Creador is not alone in taking this approach. For the large pan-regional investors, fly in-fly-out is the only logical way of addressing the Philippines given deals requiring equity commitments of $100 million or more are thin on the ground. AVCJ Research has records of just eight deals in the last six years that crossed that threshold.
“If you are a regional fund of $1 billion, trying to invest at least $50 million per deal, few companies in the Philippines can absorb that level of capital and all of them have access to the local banking market,” says Alasdair Thomson, a partner at local GP Sierra Madre. “Investing at that size, you can’t support a local team because you’re doing one deal every three years.”
Even among the wholly or primarily Southeast Asia-focused GPs – firms that write checks of $50 million and up – the country is not a priority. Navis Capital Partners, for example, sends someone in every few months to assess the market.
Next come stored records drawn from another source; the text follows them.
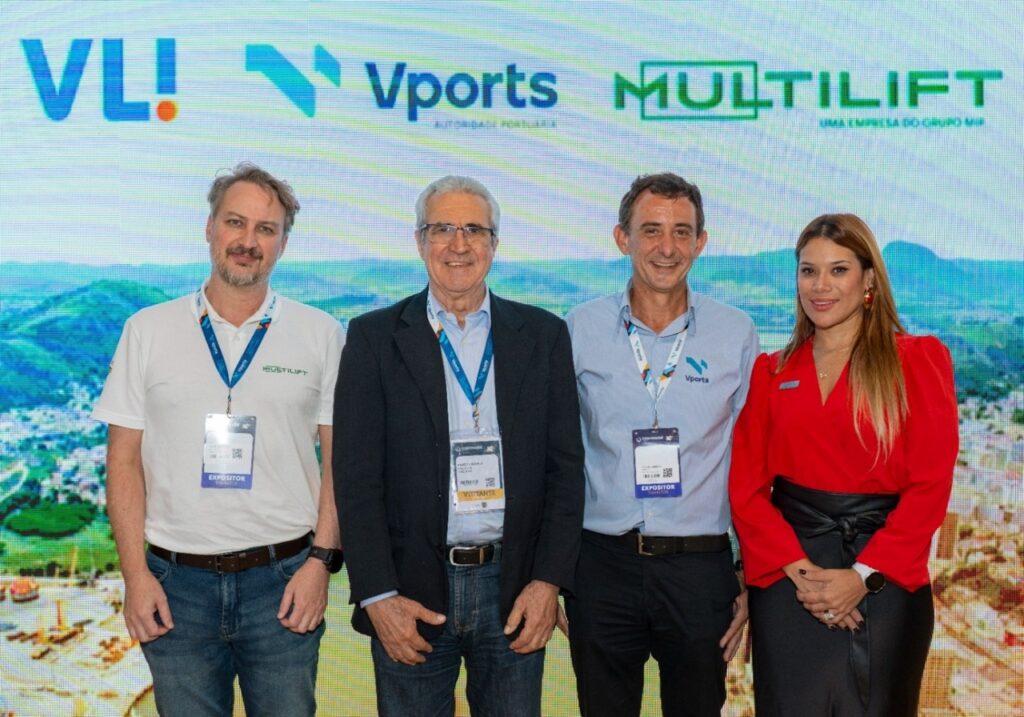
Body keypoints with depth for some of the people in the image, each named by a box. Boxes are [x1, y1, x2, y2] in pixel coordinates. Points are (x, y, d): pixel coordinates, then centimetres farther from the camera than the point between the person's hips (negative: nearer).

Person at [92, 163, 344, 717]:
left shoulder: (321, 334, 2)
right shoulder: (148, 331, 3)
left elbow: (339, 459, 3)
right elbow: (124, 460, 3)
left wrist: (321, 560, -6)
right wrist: (135, 574, -3)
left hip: (283, 580, 0)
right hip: (175, 585, 1)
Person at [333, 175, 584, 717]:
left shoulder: (542, 336, 5)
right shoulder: (375, 338, 1)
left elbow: (565, 465, 4)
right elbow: (356, 476, -3)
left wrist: (549, 581, -5)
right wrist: (378, 597, -9)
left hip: (516, 590, 1)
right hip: (409, 595, -1)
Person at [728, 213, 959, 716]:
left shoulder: (918, 359, 0)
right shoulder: (770, 372, 8)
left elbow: (930, 485, -6)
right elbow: (746, 486, 2)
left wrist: (864, 576, -13)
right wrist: (799, 570, -12)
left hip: (885, 581, -2)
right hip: (786, 582, 2)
Meanwhile, Southern Capital is not tracking the Philippines at all, saying there is more than enough to keep it occupied in Singapore, Malaysia and Indonesia.
The most active private equity investor in recent years has been GIC Private. The sovereign wealth fund deployed more than $550 million across three Philippines-based deals in 2014, and it has followed up with two more investments in the last 18 months, teaming up with Century Pacific Group in a $323 million acquisition of the local master franchise for Shakey’s Pizza and joining a consortium that committed $1.28 billion to renewable power producer Energy Development Corp.
“We met GIC in 2013 when they sent a senior and large delegation to the Philippines,” recalls Honorio Poblador, a managing partner at Navegar, another local GP. “They said they classified the Philippines as uninvestable and were there to find out whether it should remain on that list. Then they did five deals in a row. The speed at which they decided and deployed capital surprised us.”